Prompt A => Write out the part of the fishing thread that opens with "# A few more" and closes with "beats crappie fishing.", swapping "buddy" for "friend".
Prompt B => Finish out the next part of the fishing thread, continuing from the point where it stops.

Text section =>
=-=-=-=-=
# A few more first for 2014



## SeanStone (Sep 8, 2010)

Well I'm not wasting much time knocking out my species for 2014. I hit a local hot spot yesterday and caught nearly 30 fish between myself and a buddy. (Russ....aka Rustyfish). We caught 3 channel cats over 20", a 17" blue cat, and a hybrid striped bass just shy of 18". The rest of the fish fell in the 10 to 15" range. Nothing big, but it sure beats crappie fishing. 

Most fish were caught on a secret bait concoction.......i hate to even admit this but....shrimp soaked in chicken liver.  Hey......i wasn't prepared to get skunked again. It's a little pricey but it's nice to have insurance when you make these hour and a half trips. The biggest hybrid actually came off of a white flitterbait. I hooked/snagged something one cast before I caught the hybrid and it felt massive. I was hoping it was a big gar or Spoonbill but it got off. The bite was super sloooooooow on artificials.....The biggest hybrid was the only fish I caught on a lure. The water was still a foot or so high, and visibility was beyond poor....Less than 2".

My kayak is now full of mud, chicken liver, and channel cat slime.....I'll take it.



































































Sent from my SCH-I545 using Ohub Campfire mobile app


----------



## SeanStone (Sep 8, 2010)

A few more Firsts******* for 2014. I'm too lazy to re do it.
=-=-=-=-=
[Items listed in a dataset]
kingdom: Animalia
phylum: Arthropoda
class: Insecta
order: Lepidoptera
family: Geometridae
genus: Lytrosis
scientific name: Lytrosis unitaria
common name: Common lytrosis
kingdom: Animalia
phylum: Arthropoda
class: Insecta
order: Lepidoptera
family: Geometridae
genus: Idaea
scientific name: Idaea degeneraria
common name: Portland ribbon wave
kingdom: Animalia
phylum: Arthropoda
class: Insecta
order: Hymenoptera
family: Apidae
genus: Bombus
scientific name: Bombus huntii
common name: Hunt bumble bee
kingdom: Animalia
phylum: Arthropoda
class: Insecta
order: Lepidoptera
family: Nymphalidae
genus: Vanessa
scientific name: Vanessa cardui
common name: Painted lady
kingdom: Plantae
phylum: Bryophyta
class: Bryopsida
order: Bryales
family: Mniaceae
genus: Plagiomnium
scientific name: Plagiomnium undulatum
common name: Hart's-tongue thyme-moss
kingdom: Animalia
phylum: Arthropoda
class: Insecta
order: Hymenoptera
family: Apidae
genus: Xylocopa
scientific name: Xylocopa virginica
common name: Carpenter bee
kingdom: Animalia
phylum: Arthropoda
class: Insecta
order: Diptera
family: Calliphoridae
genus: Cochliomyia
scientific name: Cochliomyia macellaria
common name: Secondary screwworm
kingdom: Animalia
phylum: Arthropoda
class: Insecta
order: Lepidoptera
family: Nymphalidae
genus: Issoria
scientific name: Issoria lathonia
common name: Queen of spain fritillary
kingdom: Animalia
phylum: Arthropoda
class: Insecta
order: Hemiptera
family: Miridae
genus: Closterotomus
=-=-=-=-=
Reply A =>
# A few more first for 2014



## SeanStone (Sep 8, 2010)

Well I'm not wasting much time knocking out my species for 2014. I hit a local hot spot yesterday and caught nearly 30 fish between myself and a friend. (Russ....aka Rustyfish). We caught 3 channel cats over 20", a 17" blue cat, and a hybrid striped bass just shy of 18". The rest of the fish fell in the 10 to 15" range. Nothing big, but it sure beats crappie fishing.

Reply B =>
Sent from my SCH-I545 using Ohub Campfire mobile app


----------



## whodeynati (Mar 12, 2012)

Nice trip.. that's a long haul to drag that yak.


----------



## Salmonid (Apr 14, 2004)

see any shad or skippies at that super secret spot, LOL

Salmonid


----------



## Salmonid (Apr 14, 2004)

Oh yeah, nice job, those cats all look nice and great way to star the season off!

Salmonid


----------



## SeanStone (Sep 8, 2010)

Salmonid said:


> see any shad or skippies at that super secret spot, LOL
> 
> Salmonid


Haha no secret here. I did everything but give the name and gps coordinates. It's just about the only thing that's safe to fish right now. 

We did see skippies jumping but we couldn't catch them. They were eating tiny minnows in slack water near the banks in the creek. It didn't look like there were a lot of them, just one or two that would jump every half an hour or so.

3 to 4" shad were all over the banks out in the river. The herons had them on lock down.










Sent from my SCH-I545 using Ohub Campfire mobile app


----------



## SeanStone (Sep 8, 2010)

whodeynati said:


> Nice trip.. that's a long haul to drag that yak.


Going down wasnt so bad.....getting back up was quite the experience though. It was better than paddling over from Maysville and having to dodge ice sheets, floating trees, and barges. 



Sent from my SCH-I545 using Ohub Campfire mobile app


----------



## whodeynati (Mar 12, 2012)

True. I carried a cooler filled to the top with skipjack up that hill. It about killed me. I had over 80 pounds of them that trip. I got to my truck then had to walk back to the water get my gear and the wife. Plus more skips.


----------



## fisherboy (Sep 17, 2012)

Since I live in Tolodo I have no clue where you were but what is a skipjack? Some kind of a baitfish? But your catch looked very nice.


----------



## SeanStone (Sep 8, 2010)

fisherboy said:


> Since I live in Tolodo I have no clue where you were but what is a skipjack? Some kind of a baitfish? But your catch looked very nice.


Yea they are baitfish. Probably the best bait for catfish on big rivers. Here's a couple giant skipjack from a couple years ago. They made excellent blue cat bait.

Fun to catch too.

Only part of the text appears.